MORE than 20 experienced nurses have been sent home on full pay after a hospital unit for the elderly was axed, the Daily Echo can reveal.

Staff from Southampton's Royal South Hants Hospital could spend months at home waiting for the trust to find them new jobs.

Meanwhile, 25 elderly patients on the ward have joined the scramble for high-demand community hospital beds and nursing homes.

Southampton MP John Denham has dubbed the situation "ludicrous" and said years of planning should have gone into the ward closure.

Health bosses say the nurse-led unit was closed to boost care in the community, not to save money.

They claim they have offered work to the nurses, but none of them have taken it up.

Now unions are warning that Southampton is heading towards a bed-blocking crisis.

But while some claim it is a desperate attempt to claw back cash, Southampton University Hospitals Trust bosses say it is a positive move towards care closer to home.

Union leaders are calling on staff to turn up at the hospital and demand that they be allowed to do the job they are being paid for.

Yesterday, the final nurse-led unit at the Royal South Hants Hospital, in St Mary's, Southampton, pictured above, closed for good.

Twenty-five non-acute beds, mainly for elderly patients not seriously ill enough to be on a ward and not well enough to return home, were axed.

The patients were passed on to primary care trusts (PCTs) or social services.
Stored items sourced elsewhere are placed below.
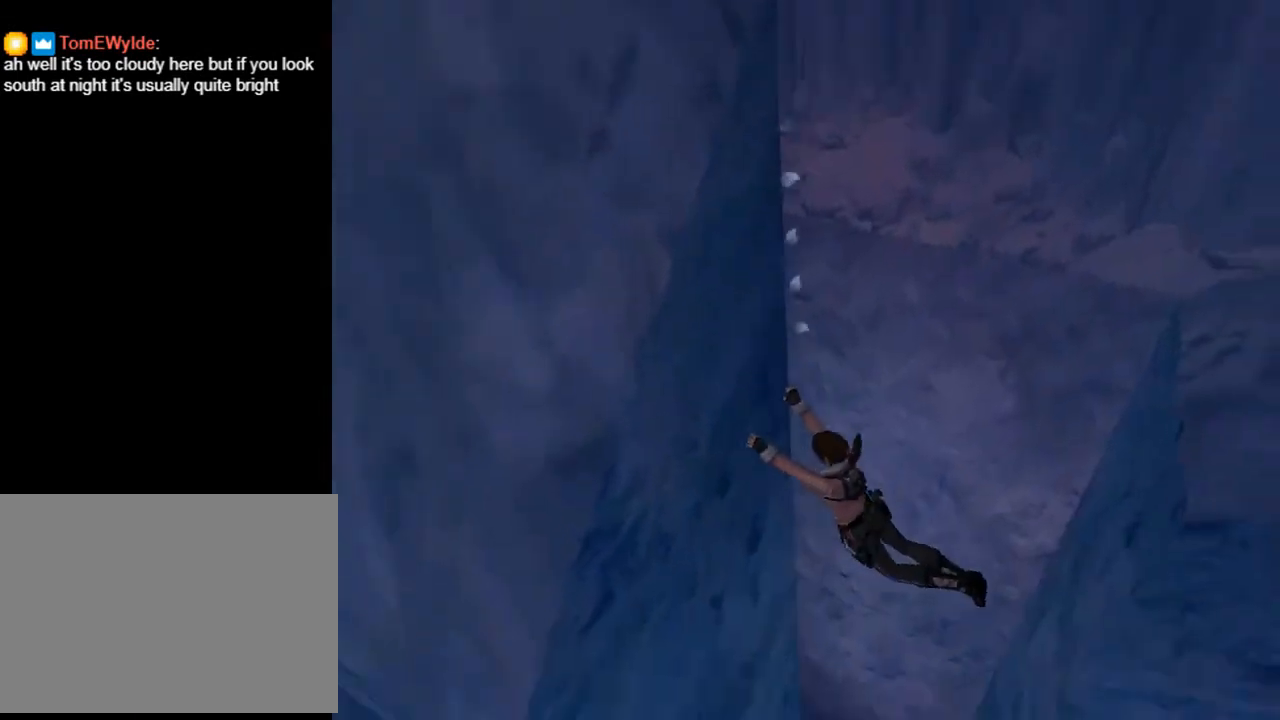
{"buttons": ["CROSS"], "left_stick": "center", "right_stick": "center", "events": []}
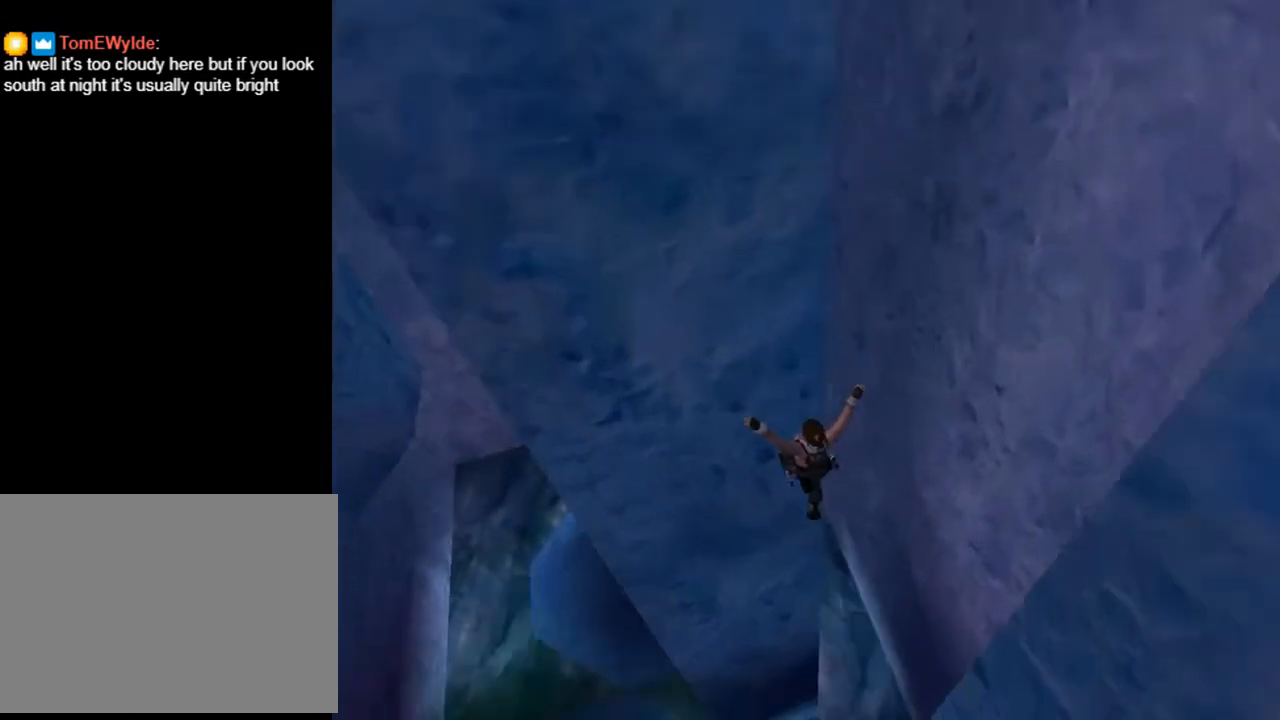
{"buttons": [], "left_stick": "center", "right_stick": "center", "events": [[67, "CROSS", "up"]]}
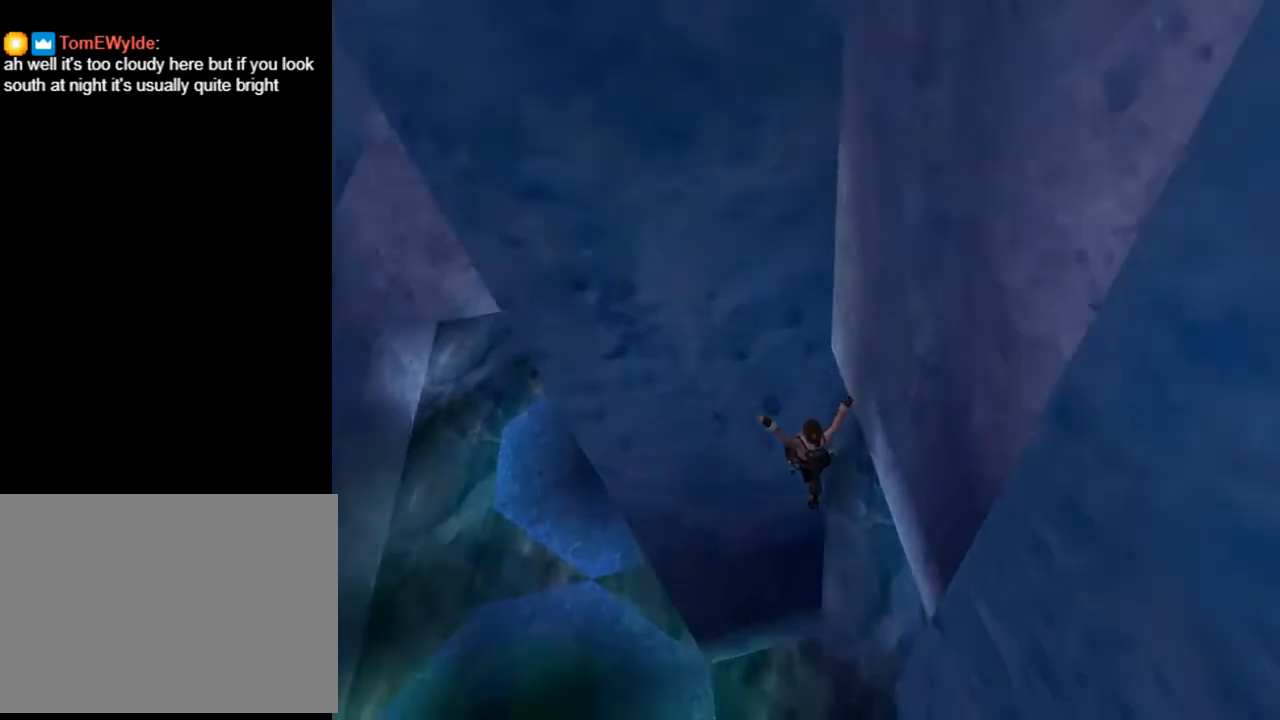
{"buttons": [], "left_stick": "center", "right_stick": "center", "events": []}
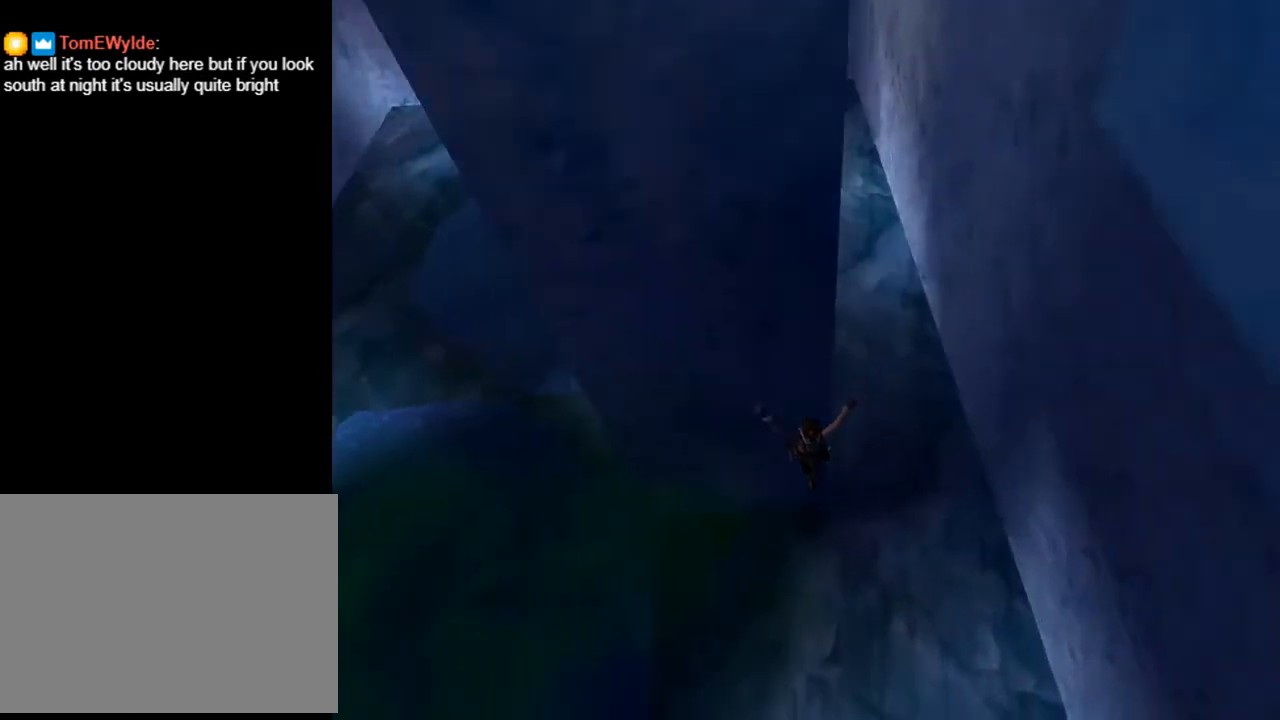
{"buttons": [], "left_stick": "center", "right_stick": "center", "events": []}
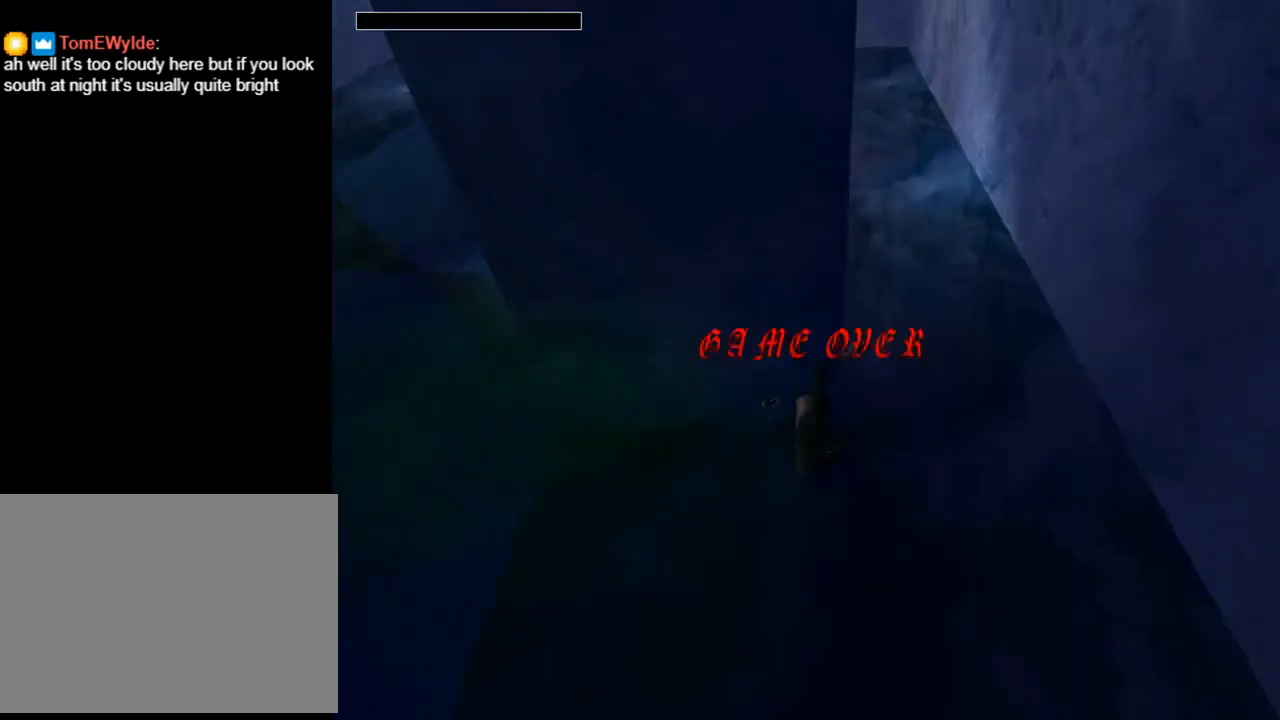
{"buttons": [], "left_stick": "center", "right_stick": "center", "events": [[33, "CROSS", "down"], [200, "CROSS", "up"], [300, "CROSS", "down"], [467, "CROSS", "up"]]}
The idea is that intermediate care should be provided in the community, not by hospitals.

But nurses say the community facilities are simply not there.

They claim patients already wait up to a year for places in nursing homes, then face sky-high fees as establishments increase prices in line with demand.

For the 20 to 30 nurses on the ward, mostly part-timers with decades of nursing experience, the closure was yet another blow.

Trust bosses had promised to redeploy staff within the trust, but with no other non-acute wards left, this will be virtually impossible for the specially-trained RSH nurses.

Some were offered jobs at Countess Mountbatten Hospital in Romsey.

But most were sent home on full pay, which is known as 'gardening leave', to wait by the telephone until trust bosses find them a new post.

Their redundancy package does not start until April 8 - meaning a total of 1,000 paid-for nursing days will potentially be lost while highly-qualified staff sit at home.

Many have been forced to change jobs up to four times as one by one, SUHT closed its nurse-led units, starting with Chilworth's Fred Woolley House in 1995.

Now they speak of disillusionment with an employer they no longer trust.

The scandal emerged at a meeting organised by public services union UNISON yesterday, when nurses from all over Southampton gathered to talk to MPs about the city hospitals' cash-saving plans.

UNISON branch chairman Bobby Noyes told the meeting: "The trust are putting staff on gardening leave because they have mucked up the redundancy process.

"They are paying people to sit at home and that's absolutely atrocious when there are patients that need care."

She added: "What we have here is absolute chaos.

"We have a group of staff with years and years of experience just being pushed into jobs that they aren't trained for and have no wish to do.

"You're going to finish up losing highly-skilled staff and you're going to have SUHT screaming at the end of next year about bed blocking."

With the announcement on Thursday that Lyndhurst's Fenwick Hospital was to axe all 20 of its beds and redistribute services elsewhere, there are fears that local PCTs are simply not in a position to take more patients.

This could lead to more elderly people being forced to stay in emergency beds, with nowhere to go.

Southampton Itchen MP John Denham described the situation as "two trains roaring towards each other on the same line".

He added: "If, four years ago, there had been a proper plan to build up community services and transfer people out of hospitals, there would not now be this crunch of shutting facilities in the hospital before there are community services.

"It's two trains roaring towards each other on the same line. At some point there's going to be a crash.

"We need to be asking a lot of hard questions about the trust and about the health system as well."

He added that the prospect of nurses being sent home on full pay "defied belief".

"I don't understand what stops one employer talking to other employers who do need these skills, because the patients are still there," said Labour MP Mr Denham.

"It defies belief that something as simple as that can't be put in place."